Il nuovo corso azzurro

A soli vent'anni, Stefano Spiller è riconosciuto come il futuro del movimento tricolore. Le sue doti sono eccezionali, alimentando la speranza di un ottimo rendimento, pur senza la pressione di risultati immediati. Al fianco del giovane skip, la formazione italiana vedrà: Amos Mosaner (third), Sebastiano Arman (second), Alberto Pimpini (vice e lead). La riserva sarà Mattia Giovanella.

Contesto internazionale e assenze di rilievo

L'edizione 2026 dei Mondiali si preannuncia ricca di novità. Il Canada, campione olimpico, non schiererà il quartetto di Brad Jacobs, optando per la formazione di Matthew Dunstone. Anche la Scozia avrà un nuovo assetto: dopo l'argento olimpico, Bruce Mouat si prende una pausa, lasciando la guida a Ross Whyte.

Analoghi cambiamenti di skip si registrano in Svizzera e Canada. L'unica eccezione è la Svezia, che conferma la sua stella, Niklas Edin, il quale punta a conquistare il suo ottavo titolo mondiale.

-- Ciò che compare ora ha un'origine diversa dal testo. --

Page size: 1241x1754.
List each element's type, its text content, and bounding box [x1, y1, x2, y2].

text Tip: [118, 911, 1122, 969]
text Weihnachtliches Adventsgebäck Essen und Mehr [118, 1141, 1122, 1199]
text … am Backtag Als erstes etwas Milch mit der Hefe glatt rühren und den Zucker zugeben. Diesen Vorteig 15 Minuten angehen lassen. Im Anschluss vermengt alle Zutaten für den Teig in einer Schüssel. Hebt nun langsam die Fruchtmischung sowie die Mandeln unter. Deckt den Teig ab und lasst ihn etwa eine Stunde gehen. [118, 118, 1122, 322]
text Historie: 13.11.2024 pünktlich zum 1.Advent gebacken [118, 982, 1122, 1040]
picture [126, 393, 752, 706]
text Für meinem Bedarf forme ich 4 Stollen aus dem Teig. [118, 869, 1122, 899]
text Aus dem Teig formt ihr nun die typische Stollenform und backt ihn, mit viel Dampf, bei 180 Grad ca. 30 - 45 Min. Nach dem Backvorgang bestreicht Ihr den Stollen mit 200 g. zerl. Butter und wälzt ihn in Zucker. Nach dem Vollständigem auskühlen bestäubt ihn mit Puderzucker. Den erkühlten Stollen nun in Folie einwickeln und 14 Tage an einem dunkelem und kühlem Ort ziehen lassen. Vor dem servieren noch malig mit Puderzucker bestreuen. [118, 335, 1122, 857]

Il percorso di Spiller nel curling giovanile

La scelta di Stefano Spiller come skip della Nazionale maggiore è frutto di un percorso di eccellenza giovanile. Il suo talento si è manifestato nel 2025 con la conquista del titolo mondiale a squadre. Pochi mesi dopo, Spiller ha vinto l'oro nel doppio misto, in coppia con Lucrezia Grande. Più recentemente, ai Mondiali juniores del 2026, ha guidato la squadra italiana fino alla medaglia d'argento, rafforzando la sua reputazione di leader emergente con un futuro brillante. Questi successi giovanili rappresentano una solida base per le ambizioni azzurre.